--- Given task ---
Rewrite all of the data below, changing each "common name" to "vernacular name" and keeping every other word the same.
[Task data start]
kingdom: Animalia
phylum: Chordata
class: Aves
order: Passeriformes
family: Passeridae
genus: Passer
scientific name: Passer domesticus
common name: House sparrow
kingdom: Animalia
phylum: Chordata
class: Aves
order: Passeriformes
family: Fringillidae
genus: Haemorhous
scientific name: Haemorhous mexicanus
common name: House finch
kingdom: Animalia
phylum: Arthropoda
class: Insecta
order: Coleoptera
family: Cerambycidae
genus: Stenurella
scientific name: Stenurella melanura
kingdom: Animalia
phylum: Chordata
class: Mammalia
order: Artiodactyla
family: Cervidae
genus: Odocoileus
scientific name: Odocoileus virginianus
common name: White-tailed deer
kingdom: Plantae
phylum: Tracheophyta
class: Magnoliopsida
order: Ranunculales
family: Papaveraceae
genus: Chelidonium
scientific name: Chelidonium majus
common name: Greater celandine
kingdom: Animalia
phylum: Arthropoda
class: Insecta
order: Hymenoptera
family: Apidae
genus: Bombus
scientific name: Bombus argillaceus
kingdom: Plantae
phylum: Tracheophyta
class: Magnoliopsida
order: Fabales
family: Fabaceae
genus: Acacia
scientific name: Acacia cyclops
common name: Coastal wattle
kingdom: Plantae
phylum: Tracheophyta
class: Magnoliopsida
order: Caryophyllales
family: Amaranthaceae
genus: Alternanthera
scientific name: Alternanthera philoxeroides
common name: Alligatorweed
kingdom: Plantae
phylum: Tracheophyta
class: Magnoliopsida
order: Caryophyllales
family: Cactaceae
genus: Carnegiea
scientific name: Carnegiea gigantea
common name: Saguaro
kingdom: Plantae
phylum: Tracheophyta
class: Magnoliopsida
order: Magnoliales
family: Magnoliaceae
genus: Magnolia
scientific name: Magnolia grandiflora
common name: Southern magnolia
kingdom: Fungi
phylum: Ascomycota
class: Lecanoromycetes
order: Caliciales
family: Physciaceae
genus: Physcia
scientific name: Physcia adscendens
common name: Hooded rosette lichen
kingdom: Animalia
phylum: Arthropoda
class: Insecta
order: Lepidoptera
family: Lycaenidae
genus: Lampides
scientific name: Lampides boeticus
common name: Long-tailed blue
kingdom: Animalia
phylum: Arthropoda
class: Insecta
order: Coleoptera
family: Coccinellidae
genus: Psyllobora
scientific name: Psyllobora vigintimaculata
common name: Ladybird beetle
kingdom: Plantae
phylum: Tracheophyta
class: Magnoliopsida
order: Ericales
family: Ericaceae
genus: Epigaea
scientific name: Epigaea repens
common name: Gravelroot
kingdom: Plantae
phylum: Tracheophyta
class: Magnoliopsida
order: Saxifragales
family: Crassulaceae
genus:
[Task data end]
--- Answer to the task ---
kingdom: Animalia
phylum: Chordata
class: Aves
order: Passeriformes
family: Passeridae
genus: Passer
scientific name: Passer domesticus
vernacular name: House sparrow
kingdom: Animalia
phylum: Chordata
class: Aves
order: Passeriformes
family: Fringillidae
genus: Haemorhous
scientific name: Haemorhous mexicanus
vernacular name: House finch
kingdom: Animalia
phylum: Arthropoda
class: Insecta
order: Coleoptera
family: Cerambycidae
genus: Stenurella
scientific name: Stenurella melanura
kingdom: Animalia
phylum: Chordata
class: Mammalia
order: Artiodactyla
family: Cervidae
genus: Odocoileus
scientific name: Odocoileus virginianus
vernacular name: White-tailed deer
kingdom: Plantae
phylum: Tracheophyta
class: Magnoliopsida
order: Ranunculales
family: Papaveraceae
genus: Chelidonium
scientific name: Chelidonium majus
vernacular name: Greater celandine
kingdom: Animalia
phylum: Arthropoda
class: Insecta
order: Hymenoptera
family: Apidae
genus: Bombus
scientific name: Bombus argillaceus
kingdom: Plantae
phylum: Tracheophyta
class: Magnoliopsida
order: Fabales
family: Fabaceae
genus: Acacia
scientific name: Acacia cyclops
vernacular name: Coastal wattle
kingdom: Plantae
phylum: Tracheophyta
class: Magnoliopsida
order: Caryophyllales
family: Amaranthaceae
genus: Alternanthera
scientific name: Alternanthera philoxeroides
vernacular name: Alligatorweed
kingdom: Plantae
phylum: Tracheophyta
class: Magnoliopsida
order: Caryophyllales
family: Cactaceae
genus: Carnegiea
scientific name: Carnegiea gigantea
vernacular name: Saguaro
kingdom: Plantae
phylum: Tracheophyta
class: Magnoliopsida
order: Magnoliales
family: Magnoliaceae
genus: Magnolia
scientific name: Magnolia grandiflora
vernacular name: Southern magnolia
kingdom: Fungi
phylum: Ascomycota
class: Lecanoromycetes
order: Caliciales
family: Physciaceae
genus: Physcia
scientific name: Physcia adscendens
vernacular name: Hooded rosette lichen
kingdom: Animalia
phylum: Arthropoda
class: Insecta
order: Lepidoptera
family: Lycaenidae
genus: Lampides
scientific name: Lampides boeticus
vernacular name: Long-tailed blue
kingdom: Animalia
phylum: Arthropoda
class: Insecta
order: Coleoptera
family: Coccinellidae
genus: Psyllobora
scientific name: Psyllobora vigintimaculata
vernacular name: Ladybird beetle
kingdom: Plantae
phylum: Tracheophyta
class: Magnoliopsida
order: Ericales
family: Ericaceae
genus: Epigaea
scientific name: Epigaea repens
vernacular name: Gravelroot
kingdom: Plantae
phylum: Tracheophyta
class: Magnoliopsida
order: Saxifragales
family: Crassulaceae
genus:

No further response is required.